— Work task —
Produce a faithful copy of the data, one that leaves out the pictures.

— Information provided —
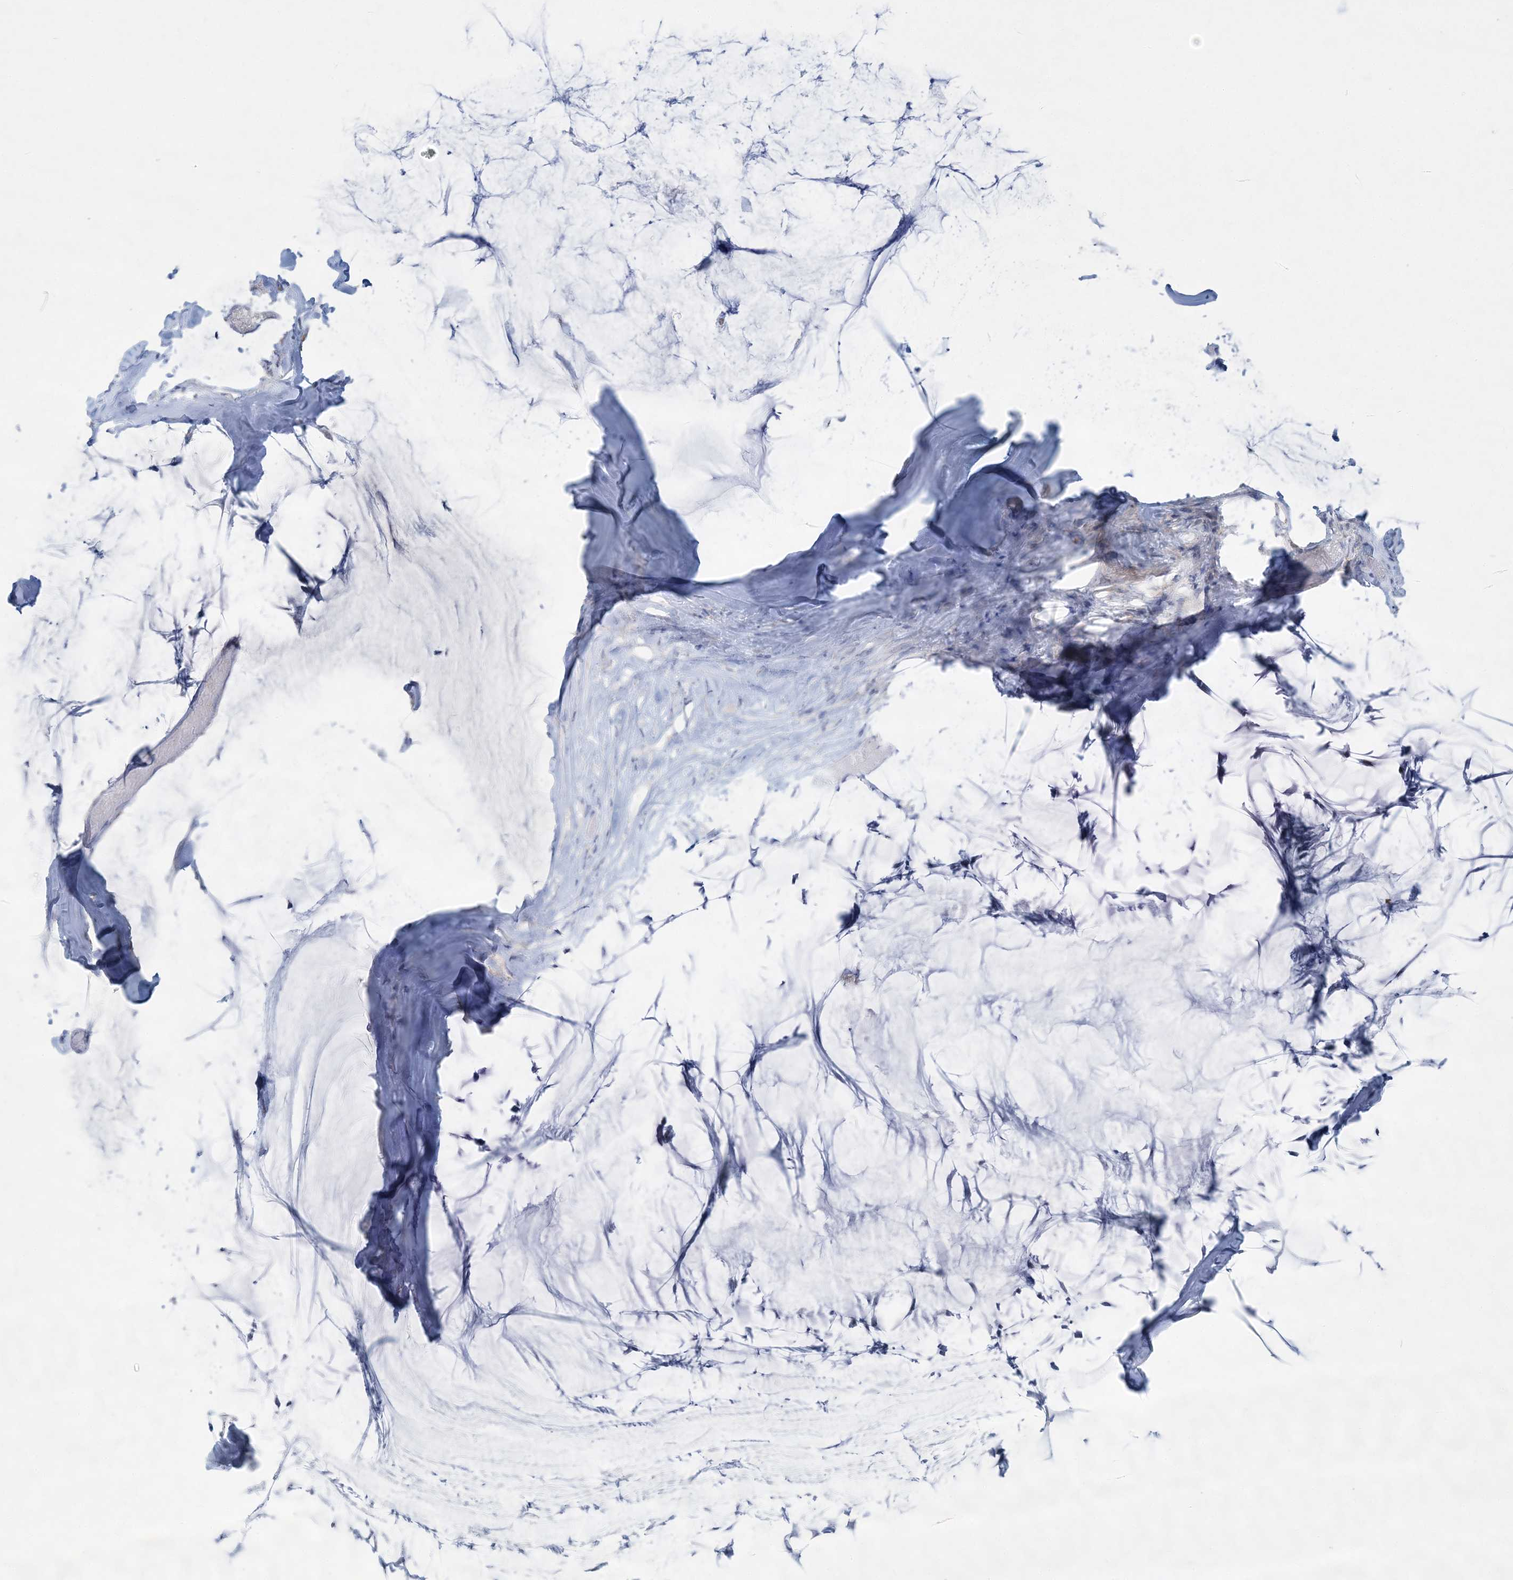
{"staining": {"intensity": "negative", "quantity": "none", "location": "none"}, "tissue": "ovarian cancer", "cell_type": "Tumor cells", "image_type": "cancer", "snomed": [{"axis": "morphology", "description": "Cystadenocarcinoma, mucinous, NOS"}, {"axis": "topography", "description": "Ovary"}], "caption": "This is an IHC image of ovarian mucinous cystadenocarcinoma. There is no positivity in tumor cells.", "gene": "TBC1D7", "patient": {"sex": "female", "age": 39}}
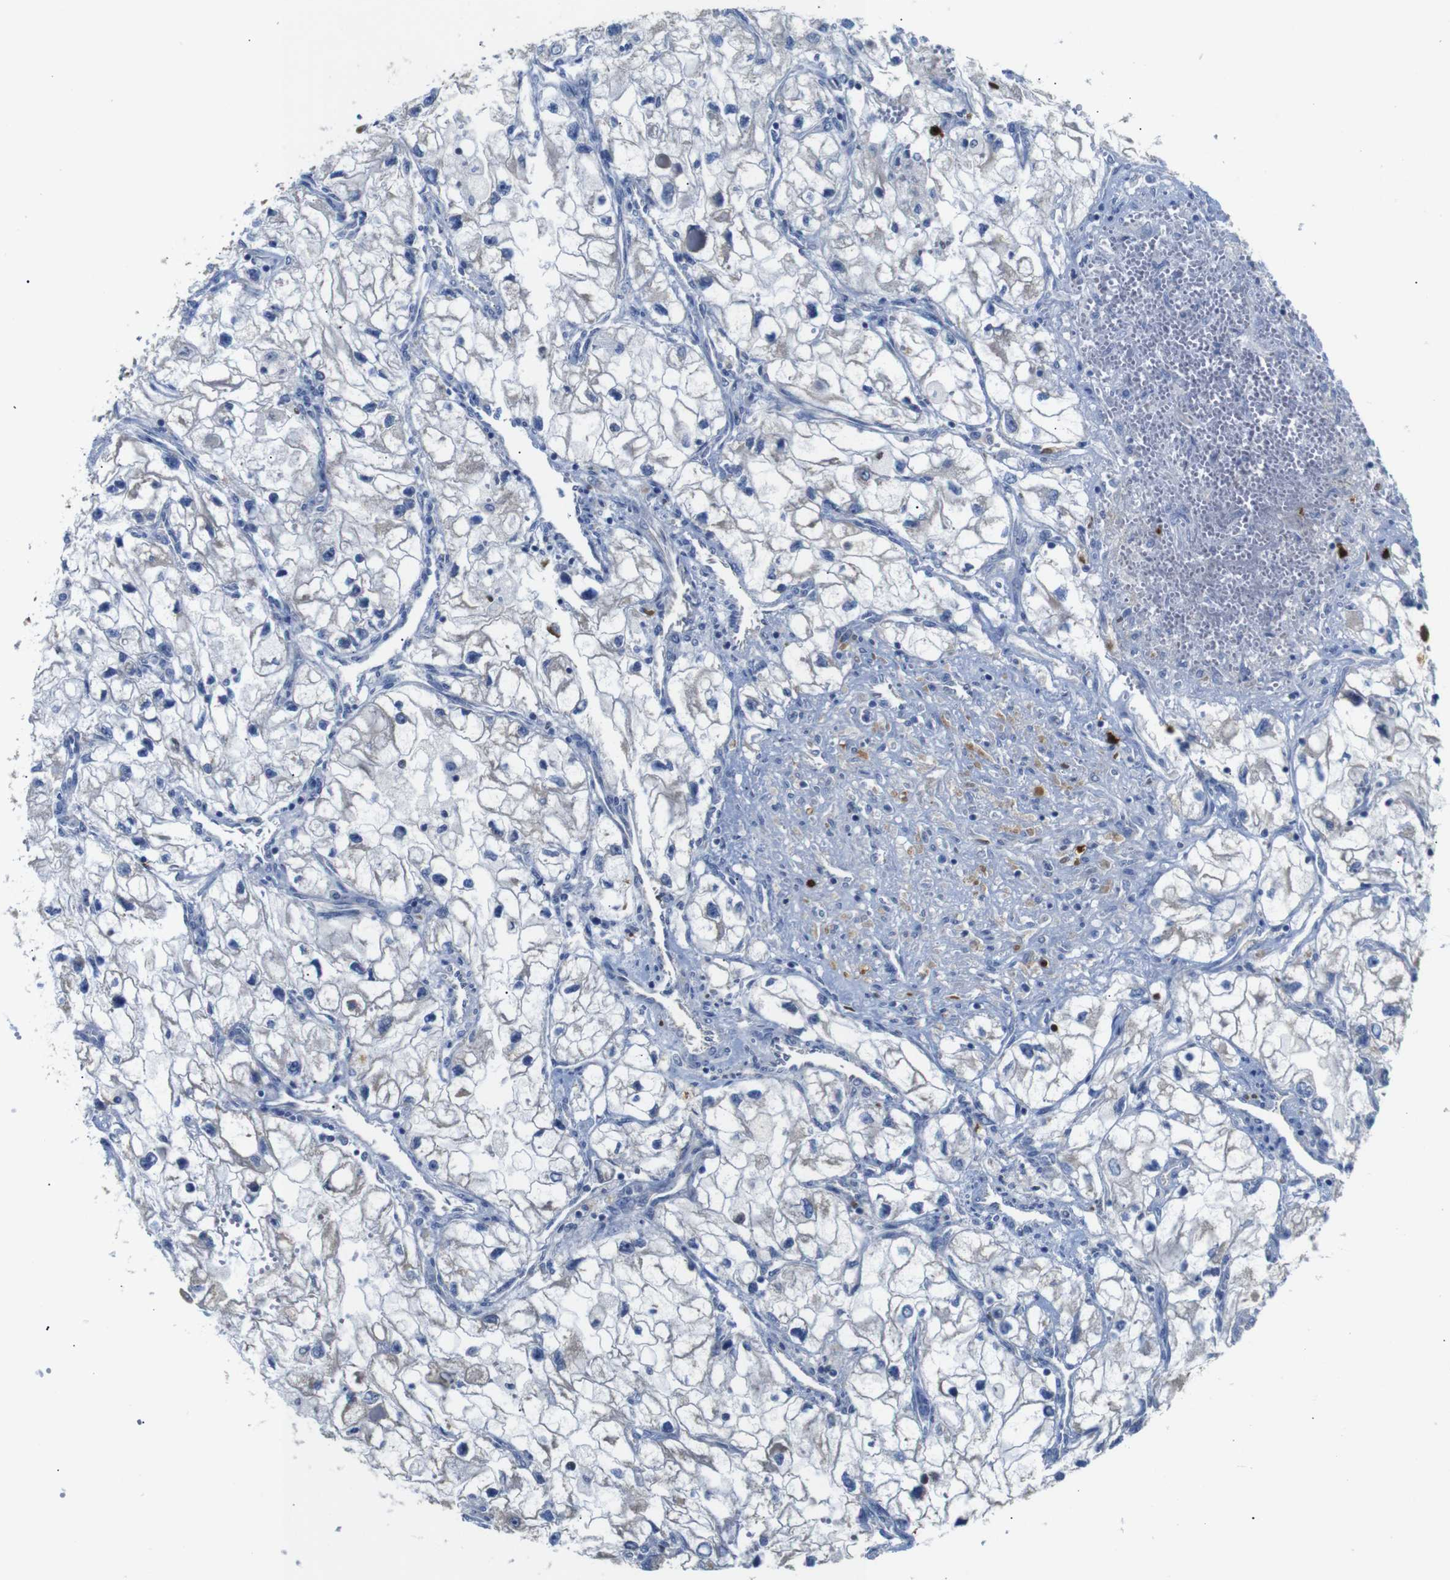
{"staining": {"intensity": "negative", "quantity": "none", "location": "none"}, "tissue": "renal cancer", "cell_type": "Tumor cells", "image_type": "cancer", "snomed": [{"axis": "morphology", "description": "Adenocarcinoma, NOS"}, {"axis": "topography", "description": "Kidney"}], "caption": "Immunohistochemical staining of renal cancer exhibits no significant positivity in tumor cells.", "gene": "ALOX15", "patient": {"sex": "female", "age": 70}}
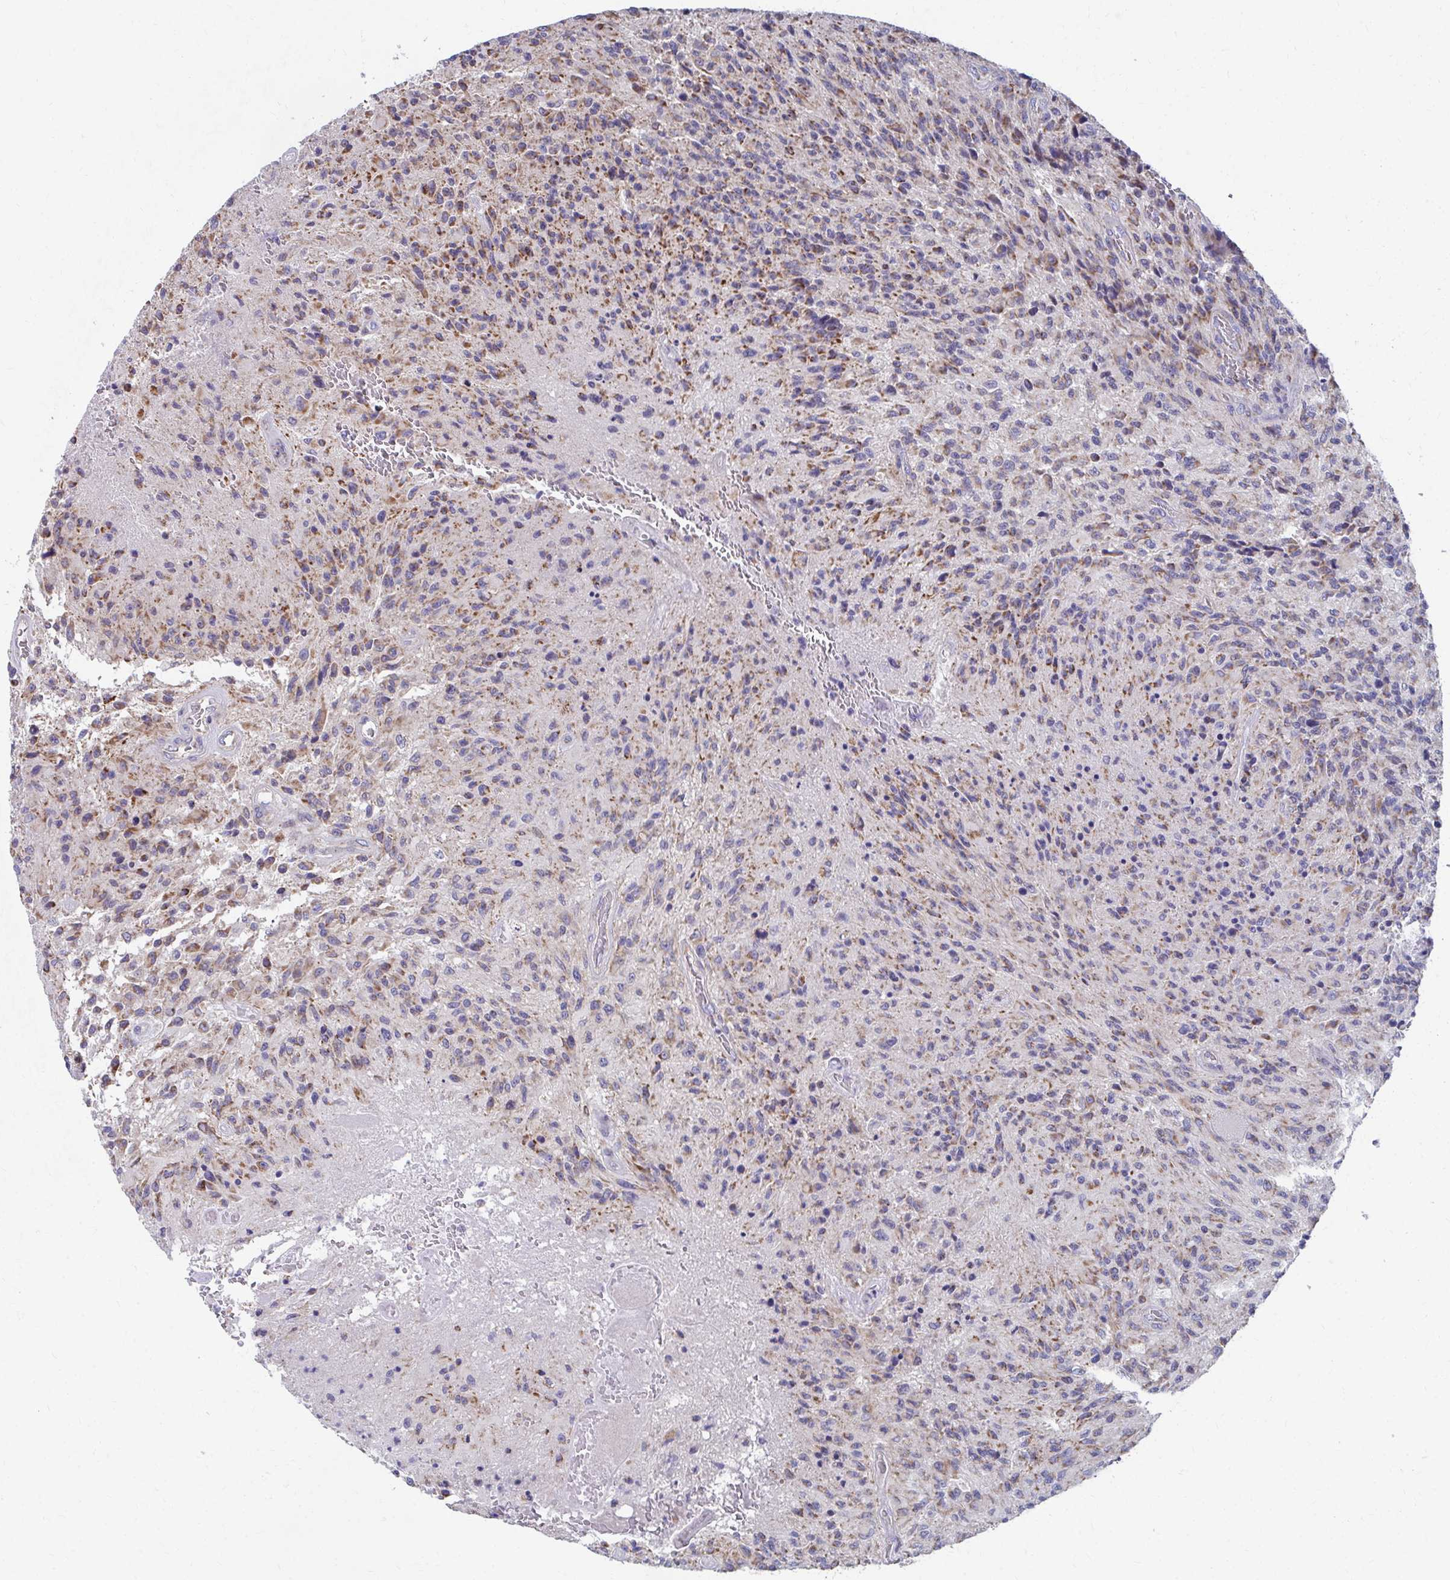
{"staining": {"intensity": "moderate", "quantity": "25%-75%", "location": "cytoplasmic/membranous"}, "tissue": "glioma", "cell_type": "Tumor cells", "image_type": "cancer", "snomed": [{"axis": "morphology", "description": "Normal tissue, NOS"}, {"axis": "morphology", "description": "Glioma, malignant, High grade"}, {"axis": "topography", "description": "Cerebral cortex"}], "caption": "A histopathology image showing moderate cytoplasmic/membranous positivity in approximately 25%-75% of tumor cells in high-grade glioma (malignant), as visualized by brown immunohistochemical staining.", "gene": "RCC1L", "patient": {"sex": "male", "age": 56}}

— Written response —
{"staining": {"intensity": "negative", "quantity": "none", "location": "none"}, "tissue": "ovarian cancer", "cell_type": "Tumor cells", "image_type": "cancer", "snomed": [{"axis": "morphology", "description": "Cystadenocarcinoma, mucinous, NOS"}, {"axis": "topography", "description": "Ovary"}], "caption": "This is an IHC image of ovarian mucinous cystadenocarcinoma. There is no positivity in tumor cells.", "gene": "TBC1D7", "patient": {"sex": "female", "age": 39}}
{"staining": {"intensity": "negative", "quantity": "none", "location": "none"}, "tissue": "renal cancer", "cell_type": "Tumor cells", "image_type": "cancer", "snomed": [{"axis": "morphology", "description": "Adenocarcinoma, NOS"}, {"axis": "topography", "description": "Kidney"}], "caption": "Immunohistochemical staining of renal cancer exhibits no significant positivity in tumor cells.", "gene": "ALOX15", "patient": {"sex": "female", "age": 70}}
{"staining": {"intensity": "moderate", "quantity": "25%-75%", "location": "cytoplasmic/membranous"}, "tissue": "glioma", "cell_type": "Tumor cells", "image_type": "cancer", "snomed": [{"axis": "morphology", "description": "Normal tissue, NOS"}, {"axis": "morphology", "description": "Glioma, malignant, High grade"}, {"axis": "topography", "description": "Cerebral cortex"}], "caption": "A histopathology image showing moderate cytoplasmic/membranous positivity in approximately 25%-75% of tumor cells in high-grade glioma (malignant), as visualized by brown immunohistochemical staining.", "gene": "RCC1L", "patient": {"sex": "male", "age": 56}}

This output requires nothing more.